[whatwg] several messages regarding Ogg in HTML5
Maciej Stachowiak
mjs at apple.com
Wed Dec 12 02:03:43 PST 2007
On Dec 12, 2007, at 1:30 AM, Jeff McAdams wrote:
> We do have the choice of saying that Ogg is the way forward, and
> that if
> Apple, Nokia, et al don't want to implement it, then they can choose
> to
> not be conformant to the new standard.
>
> In my mind, this outcome is *far* superior to using a patent
> encumbered
> codec, even if the patent holders grant a royalty free license on it
> since the Ogg family have had so much research done on them that the
> chances of submarine patents should be at least greatly reduced, if
> not
> eliminated.
This makes it sound like you are just advocating Ogg, rather than
advocating royalty-free as a requirement for a baseline codec. That
doesn't seem like a principled position in favor of open source and
open content, it just seems like Ogg fandom.
In particular:
1) Theora is a patented encumbered (with a royalty-free patent
disclaimer), so that's not a basis to contrast it to other codecs that
may have royalty-free patent availability.

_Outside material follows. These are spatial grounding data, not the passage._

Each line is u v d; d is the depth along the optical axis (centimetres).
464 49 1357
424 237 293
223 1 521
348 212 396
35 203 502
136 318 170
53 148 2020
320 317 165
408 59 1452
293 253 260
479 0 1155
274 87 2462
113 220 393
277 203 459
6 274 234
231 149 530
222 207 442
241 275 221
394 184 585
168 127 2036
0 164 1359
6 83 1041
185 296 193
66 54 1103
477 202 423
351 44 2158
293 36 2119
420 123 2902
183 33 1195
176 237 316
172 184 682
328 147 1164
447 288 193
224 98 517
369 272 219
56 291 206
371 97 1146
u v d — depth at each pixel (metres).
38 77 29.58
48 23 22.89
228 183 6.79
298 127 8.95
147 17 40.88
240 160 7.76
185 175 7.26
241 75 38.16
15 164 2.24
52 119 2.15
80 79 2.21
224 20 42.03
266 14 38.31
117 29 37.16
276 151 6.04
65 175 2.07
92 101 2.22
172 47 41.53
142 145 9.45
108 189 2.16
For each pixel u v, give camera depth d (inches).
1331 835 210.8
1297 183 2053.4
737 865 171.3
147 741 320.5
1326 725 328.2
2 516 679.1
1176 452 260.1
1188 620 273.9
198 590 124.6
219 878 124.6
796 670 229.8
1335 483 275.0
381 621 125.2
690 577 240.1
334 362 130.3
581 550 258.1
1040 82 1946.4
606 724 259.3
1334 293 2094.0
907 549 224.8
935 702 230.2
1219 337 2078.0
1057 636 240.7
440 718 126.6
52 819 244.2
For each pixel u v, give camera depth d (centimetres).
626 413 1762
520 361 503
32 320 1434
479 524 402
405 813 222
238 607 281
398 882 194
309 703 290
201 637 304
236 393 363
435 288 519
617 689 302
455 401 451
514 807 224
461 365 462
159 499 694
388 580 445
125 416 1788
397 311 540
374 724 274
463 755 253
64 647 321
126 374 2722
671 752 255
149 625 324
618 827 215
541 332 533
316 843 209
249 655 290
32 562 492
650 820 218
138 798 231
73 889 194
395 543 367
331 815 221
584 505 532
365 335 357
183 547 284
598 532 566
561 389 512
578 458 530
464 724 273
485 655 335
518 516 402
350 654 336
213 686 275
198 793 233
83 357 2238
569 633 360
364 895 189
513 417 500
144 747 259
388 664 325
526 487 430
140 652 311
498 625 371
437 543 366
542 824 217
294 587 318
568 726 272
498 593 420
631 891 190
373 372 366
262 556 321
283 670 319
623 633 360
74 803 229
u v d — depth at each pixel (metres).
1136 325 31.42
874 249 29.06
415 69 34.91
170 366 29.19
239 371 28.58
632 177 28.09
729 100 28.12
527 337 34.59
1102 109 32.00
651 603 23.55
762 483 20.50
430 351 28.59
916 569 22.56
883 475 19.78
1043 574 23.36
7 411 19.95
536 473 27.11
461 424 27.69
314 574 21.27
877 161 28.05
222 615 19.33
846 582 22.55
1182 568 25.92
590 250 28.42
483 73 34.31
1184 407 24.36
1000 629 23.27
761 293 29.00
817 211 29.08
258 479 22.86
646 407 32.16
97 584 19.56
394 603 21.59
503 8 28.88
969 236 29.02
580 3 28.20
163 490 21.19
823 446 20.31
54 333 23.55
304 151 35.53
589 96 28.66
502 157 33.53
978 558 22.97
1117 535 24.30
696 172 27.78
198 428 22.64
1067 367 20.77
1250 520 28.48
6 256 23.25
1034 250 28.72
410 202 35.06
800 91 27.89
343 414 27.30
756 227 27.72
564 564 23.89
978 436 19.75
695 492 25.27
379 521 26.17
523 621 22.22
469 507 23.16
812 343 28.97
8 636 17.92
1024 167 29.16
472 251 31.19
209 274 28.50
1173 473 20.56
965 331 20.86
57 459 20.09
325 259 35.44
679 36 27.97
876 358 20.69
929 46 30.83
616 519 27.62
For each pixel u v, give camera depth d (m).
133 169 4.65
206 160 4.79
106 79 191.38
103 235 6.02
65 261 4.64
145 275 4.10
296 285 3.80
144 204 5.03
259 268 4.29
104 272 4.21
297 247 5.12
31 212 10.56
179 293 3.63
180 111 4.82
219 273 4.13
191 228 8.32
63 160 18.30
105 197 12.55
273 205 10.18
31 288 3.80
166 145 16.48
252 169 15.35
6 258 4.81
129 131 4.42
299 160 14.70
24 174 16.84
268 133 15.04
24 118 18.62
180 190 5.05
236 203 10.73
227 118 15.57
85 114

2) I'm not aware of significant patent research having been done on
Theora, unlike the case with Vorbis. If anyone knows otherwise, please
cite a reference.
3) Pre-existing widespread use by large companies in practice
mitigates submarine patent risk more than research. So actually a
royalty-free license to a widely used codec would be better from a
patent risk point of view.
I hope those who advocate Ogg for reasons of open source compatibility
and freedom of content creation would agree that any royalty-free
technically suitable codec would do. Otherwise, you are just making it
harder to find a baseline that will work for everyone.
> In short, I am absolutely sick and tired of big companies coming in
> and
> throwing their weight around in standards organizations and getting
> their end-user-screwing technologies embedded into supposedly open and
> free standards. I've watched it happen in the past with the w3c, I've
> watched it happen repeated in the IETF, I don't think I've ever seen
> it
> *not* happen with ISO, ECMA seems *designed* to rubber stamp
> end-user-screwing technologies. And, yes, Apple, I'm looking at you
> here too. Your hands are not clean in this from past exercises.
> No, I
> don't trust you, yes, I'm going to object loud and long to any move
> that
> appears to be moving away from free and open technologies, which is
> what
> this is.
Incidentally, and for the record, no Apple employee has demanded that
the Ogg SHOULD-level requirement be removed. We specifically said we
can live with it, although having it in the spec seems unhelpful.
We're also working to find a mutually workable solution by proposing
alternatives and negotiating with the relevant parties. To those of
you posting angry emails, consider whether you could find a way to
contribute to resolving the situation.